6. Score Function Approximation from DBMs
Having chosen inflation and rescaling schedules, the last component needed for our general pfODE is the score function \( \mathbf{s}(\mathbf{x}, t) \equiv \nabla_{\mathbf{x}} \log p_t(\mathbf{x}) \). Our strategy will be to exploit the correspondence described previously between diffusion models’ forward SDEs and their correspoinding pfODEs that give rise to the same marginals (i.e., same the Fokker-Planck equation - three views of DBMs). That is, we will learn an approximation to \( \mathbf{s}(\mathbf{x},t) \) by fitting the DBM corresponding to our desired pfODE, since both make use of the same score function.
Briefly, in line with previous work on DBMs (Karras et al., 2022), we train neural networks to estimate a de-noised version \( \mathbf{D}(\mathbf{x}, \mathbf{C}(t)) \) of a noise-corrupted data sample \( \mathbf{x} \) given noise level \( \mathbf{C}(t)\) (cf.

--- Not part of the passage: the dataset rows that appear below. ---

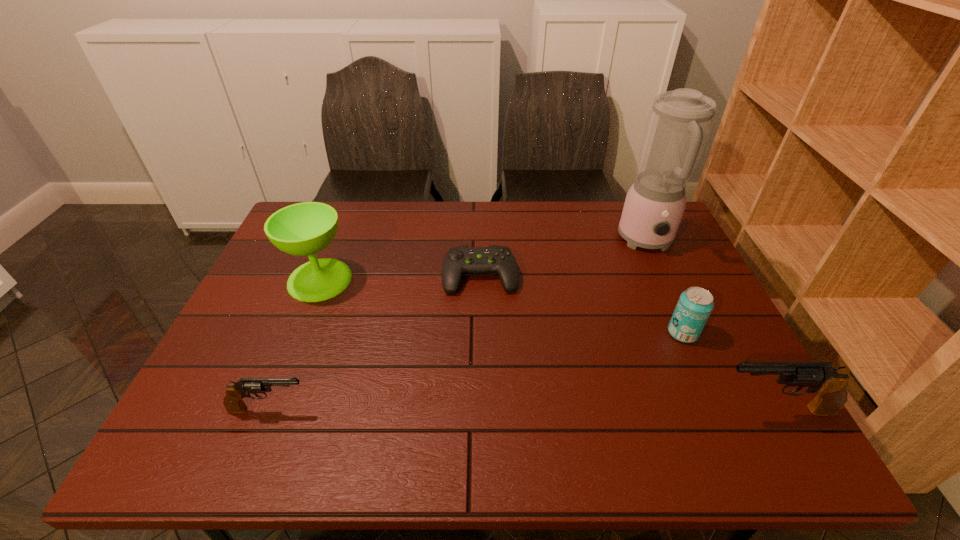
Locate an element on the screen. the shorter gun is located at coordinates (233, 402).

Locate an element on the screen. the left gun is located at coordinates (233, 402).

Identify the location of the right gun. (831, 386).

Identify the location of the taller gun. The image size is (960, 540). (831, 386).

The width and height of the screenshot is (960, 540). What are the coordinates of `the tallest object` in the screenshot? It's located at (679, 122).

What are the coordinates of `wineglass` in the screenshot? It's located at (303, 229).

Identify the location of the shortest object. (460, 260).

Find the location of `control`. control is located at coordinates (460, 260).

This screenshot has width=960, height=540. I want to click on the fourth farthest object, so click(695, 305).

I want to click on vacant position located along the barrel of the fifth tallest object, so click(366, 409).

Appendix A.4 of our paper for the correspondence between \( \mathbf{C}(t) \) and noise). That is, we model \( \mathbf{D}_\theta(\mathbf{x}, \mathbf{C}(t)) \) using a neural network and train it by minimizing a standard \( L_2 \) de-noising error:
\[\mathbb{E}_{\mathbf{y} \sim \text{data}} \mathbb{E}_{\mathbf{n} \sim \mathcal{N}(\mathbf{0}, \mathbf{C}(t))} \lVert \mathbf{D}(\mathbf{y+n}; \mathbf{C}(t)) - \mathbf{y} \rVert^2_2\]De-noised outputs can then be used to compute the desired score term using \( \nabla_{\mathbf{x}} \log p(\mathbf{x}, \mathbf{C}(t)) = \mathbf{C}^{-1}(t) \cdot \left( \mathbf{D}(\mathbf{x}; \mathbf{C}(t)) - \mathbf{x}\right) \) (Song et al., 2021; Karras et al., 2022). Moreover, as in Karras et al., 2022 , we also adopt a series of preconditioning factors aimed at making training with the above \( L_2 \) loss and our noising scheme more amenable to gradient descent techniques (Appendix B.1 of our paper).